The full listing below should be copied verbatim.

§ **Data shown**:

□ □ □

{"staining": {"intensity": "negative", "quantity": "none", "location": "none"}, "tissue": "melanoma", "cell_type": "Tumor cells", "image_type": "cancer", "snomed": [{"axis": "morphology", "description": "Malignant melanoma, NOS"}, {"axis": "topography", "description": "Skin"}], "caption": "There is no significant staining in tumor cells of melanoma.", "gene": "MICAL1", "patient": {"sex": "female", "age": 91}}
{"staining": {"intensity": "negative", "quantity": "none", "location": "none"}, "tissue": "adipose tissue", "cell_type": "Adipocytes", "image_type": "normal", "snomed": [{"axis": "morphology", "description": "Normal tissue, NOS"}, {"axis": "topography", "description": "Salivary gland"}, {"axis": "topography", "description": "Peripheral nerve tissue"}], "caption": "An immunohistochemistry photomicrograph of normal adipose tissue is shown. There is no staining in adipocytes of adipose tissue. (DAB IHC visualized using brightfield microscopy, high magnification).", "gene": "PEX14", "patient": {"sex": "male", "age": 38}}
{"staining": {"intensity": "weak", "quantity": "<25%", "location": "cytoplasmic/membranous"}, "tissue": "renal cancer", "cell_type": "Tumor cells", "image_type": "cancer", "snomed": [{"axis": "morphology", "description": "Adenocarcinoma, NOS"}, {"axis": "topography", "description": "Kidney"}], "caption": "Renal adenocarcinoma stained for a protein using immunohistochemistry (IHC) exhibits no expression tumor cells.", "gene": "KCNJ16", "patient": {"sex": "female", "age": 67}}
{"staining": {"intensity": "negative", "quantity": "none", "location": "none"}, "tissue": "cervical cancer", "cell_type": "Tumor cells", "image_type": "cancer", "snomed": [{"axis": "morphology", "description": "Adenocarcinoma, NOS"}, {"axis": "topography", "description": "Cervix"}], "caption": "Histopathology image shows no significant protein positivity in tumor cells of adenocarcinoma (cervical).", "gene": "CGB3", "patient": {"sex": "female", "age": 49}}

□ □ □

§ **Answer below**:
{"staining": {"intensity": "negative", "quantity": "none", "location": "none"}, "tissue": "melanoma", "cell_type": "Tumor cells", "image_type": "cancer", "snomed": [{"axis": "morphology", "description": "Malignant melanoma, NOS"}, {"axis": "topography", "description": "Skin"}], "caption": "There is no significant staining in tumor cells of melanoma.", "gene": "MICAL1", "patient": {"sex": "female", "age": 91}}
{"staining": {"intensity": "negative", "quantity": "none", "location": "none"}, "tissue": "adipose tissue", "cell_type": "Adipocytes", "image_type": "normal", "snomed": [{"axis": "morphology", "description": "Normal tissue, NOS"}, {"axis": "topography", "description": "Salivary gland"}, {"axis": "topography", "description": "Peripheral nerve tissue"}], "caption": "An immunohistochemistry photomicrograph of normal adipose tissue is shown. There is no staining in adipocytes of adipose tissue. (DAB IHC visualized using brightfield microscopy, high magnification).", "gene": "PEX14", "patient": {"sex": "male", "age": 38}}
{"staining": {"intensity": "weak", "quantity": "<25%", "location": "cytoplasmic/membranous"}, "tissue": "renal cancer", "cell_type": "Tumor cells", "image_type": "cancer", "snomed": [{"axis": "morphology", "description": "Adenocarcinoma, NOS"}, {"axis": "topography", "description": "Kidney"}], "caption": "Renal adenocarcinoma stained for a protein using immunohistochemistry (IHC) exhibits no expression tumor cells.", "gene": "KCNJ16", "patient": {"sex": "female", "age": 67}}
{"staining": {"intensity": "negative", "quantity": "none", "location": "none"}, "tissue": "cervical cancer", "cell_type": "Tumor cells", "image_type": "cancer", "snomed": [{"axis": "morphology", "description": "Adenocarcinoma, NOS"}, {"axis": "topography", "description": "Cervix"}], "caption": "Histopathology image shows no significant protein positivity in tumor cells of adenocarcinoma (cervical).", "gene": "CGB3", "patient": {"sex": "female", "age": 49}}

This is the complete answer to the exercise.